Banka ya da kredi kurumlarının araç olarak kullanıldığından söz edilebilmesi için, dolandırıcılık fiili gerçekleştirilirken bankaların olağan faaliyetlerinden ya da bu faaliyeti yürüten sujelerden hileli araçlar kullanılarak yararlanılması veya banka ve kredi kurumlarının olağan faaliyetleri nedeniyle üretmiş oldukları maddi varlıkların suçta araç olarak kullanılarak haksız çıkarın elde edilmesi gerekir. Bankaların, ödeme aracı olarak kullanılması halinde bu fıkra uygulanamayacaktır.

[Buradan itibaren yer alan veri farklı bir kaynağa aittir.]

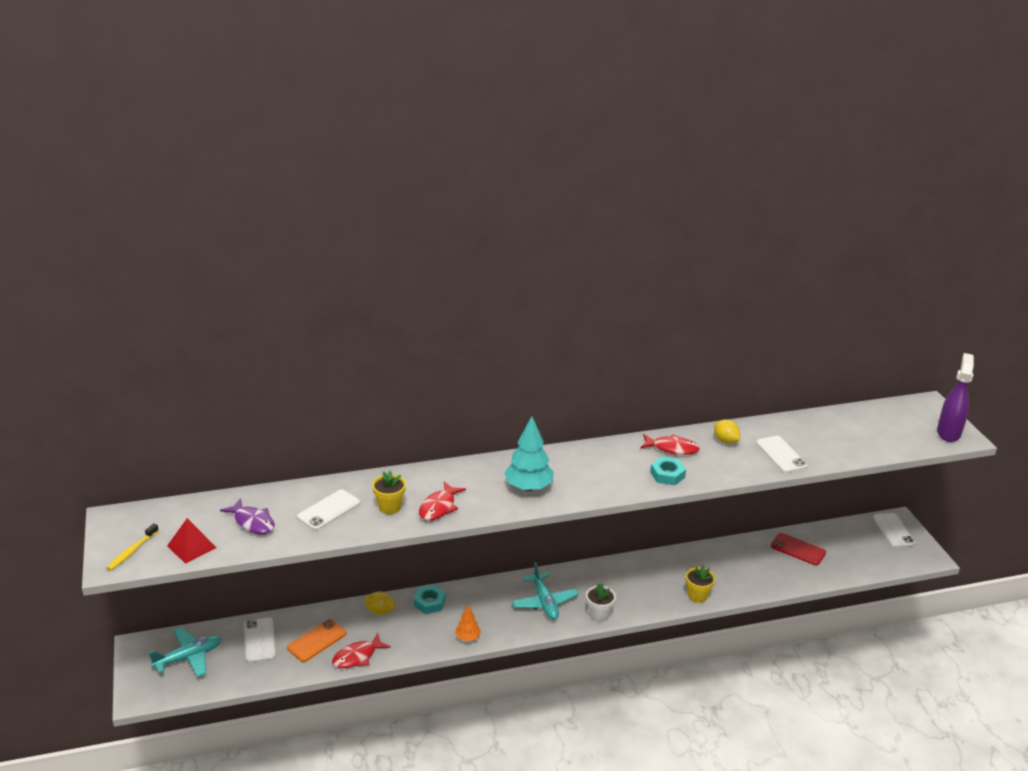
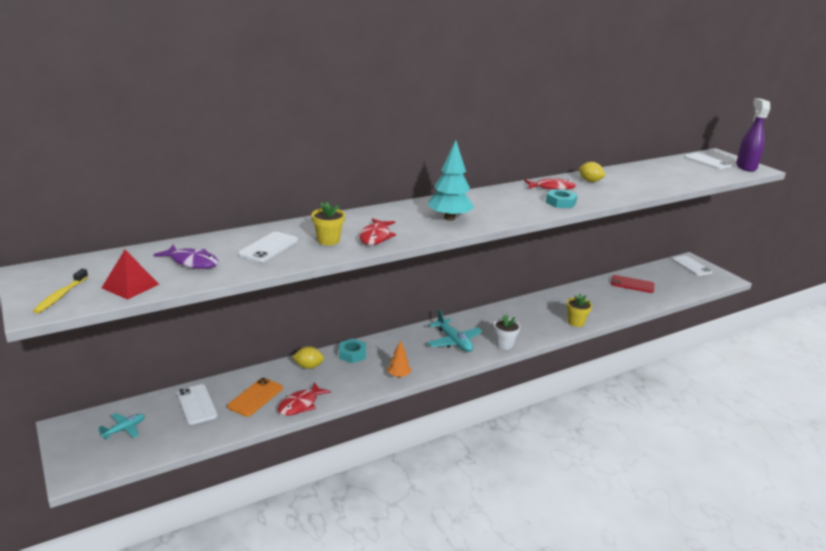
camera: 15 degrees left, 5 degrees down
turquoise plane [149,627,222,677] -> turquoise plane [98,413,145,439], size x0.61
white phone [756,436,808,473] -> white phone moved to [684,153,732,170]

Sanıkların Ankara’dan Bafra ilçe merkezine sebze almak amacıyla geldikleri, Bafra Sebze Halinde komisyonculuk ile uğraşan şikayetçiyle ürün alım satımı konusunda görüştükleri, şikayetçiye hitaben her gün bir kamyon mal alacaklarını, hesap işlerini malların ellerine ulaşmasını müteakip banka yolu ile havale yapacaklarını, şu anda ellerinde bir adet çek yaprağı bulunduğunu söyledikleri, şikayetçinin çek yaprağını incelemesinde çekin sahteliğinden şüphelendiği, sanıkların her gün bir kamyon mal alacaklarını beyan etmelerinin kendisini daha da şüphelendirdiği, aynı bankaya ait elinde bulunan diğer çekler ile şüphelilerin ibraz ettiği çeki karşılaştırdığı, çekin sahte olduğunu anlayınca sanıklara bu durumu söyleyerek çeki iade ettiği, böylece sanıkların nitelikli dolandırıcılık ve resmi belgede sahtecilik suçlarını işledikleri iddia olunan somut olayda;
1-Sanık Y.. Y.. hakkında nitelikli dolandırıcılık suçundan verilen beraat kararlarının temyiz incelemesinde;
Sanık hakkında nitelikli dolandırıcılık suçundan açılan davaya yönelik olarak, hükmün verildiği oturumda bu sanıkla ilgili hüküm kurlmadığı, hüküm taraflara tebliğ edildikten sonra mahkemece bu defa 05.11.2013 tarihinde ek kararla nitelikli dolnadırıcılık suçundan beraat kararı verildiği anlaşılmakla, davayı sonuçlandıran ve işten el çeken mahkemenin ek kararla el alıp karar veremeyeceği gözetilmeden duruşma açılmadan ve taraflar oluşturulmadan karar verilmesi,
2-Sanık Y.. Y.. hakkında resmi belgede sahtecilik suçundan verilen beraat kararlarının temyiz incelemesinde;
Samsun Kriminal Polis Laboratuvarının 28/02/2007 tarih ve BLG-2007/117 sayılı ekspertiz raporu nazara alındığında suça konu çekin tamamen sahte olduğu, banka veya benzeri kurumlarda çalışanlar tarafından sahteliğinin anlaşılabileceği ancak diğer şahıslar yönünden aldatma niteliğinin bulunduğunun tespit edilmesi, mahkemece yapılan incelemede ise suça konu olan sahte çekin iğfal kabiliyetinin bulunmadığının bildirilmesi karşısında, meydana gelen çelişkinin giderilmesi ve gerçeğin kuşkuya yer bırakmayacak şekilde tespiti açısından, suça konu çekin Adli Tıp Kurumu Başkanlığı, Fizik-Grafoloji İhtisas Dairesine gönderilerek iğfal kabiliyetine haiz olup olmadığının tespit ettirilerek sonucuna göre sanığın hukuki durumunun taktir ve tayini yerine eksik inceleme ile yazılı şekilde hüküm kurulması,
3-Sanık S.. K.. hakkında nitelikli dolandırıcılık ve resmi belgede sahtecilik suçlarından verilen beraat kararlarının temyiz incelemesinde;
Sanığın hüküm tarihinden önce 08.04.2013 tarihinde vefat ettiğinin UYAP’tan temin edilen 15.09.2015 tarihli nüfus kaydından anlaşılması karşısında; hakkında açılan kamu davasının 5237 sayılı TCK’nın 64/1. maddesi uyarınca düşürülmesine karar verilmesi yerine yargılamaya devamla yazılı şekilde hüküm kurulması,
Bozmayı gerektirmiş, o yer Cumhuriyet savcısının temyiz itirazları bu itibarla yerinde görülmüş olduğundan diğer yönleri incelenmeyen hükmün bu sebepten dolayı 5320 sayılı Kanun’un 8/1. maddesi gereğince uygulanması gereken 1412 sayılı CMUK’nın 321. maddesi uyarınca BOZULMASINA, 16.09.2015 tarihinde oybirliğiyle karar verildi.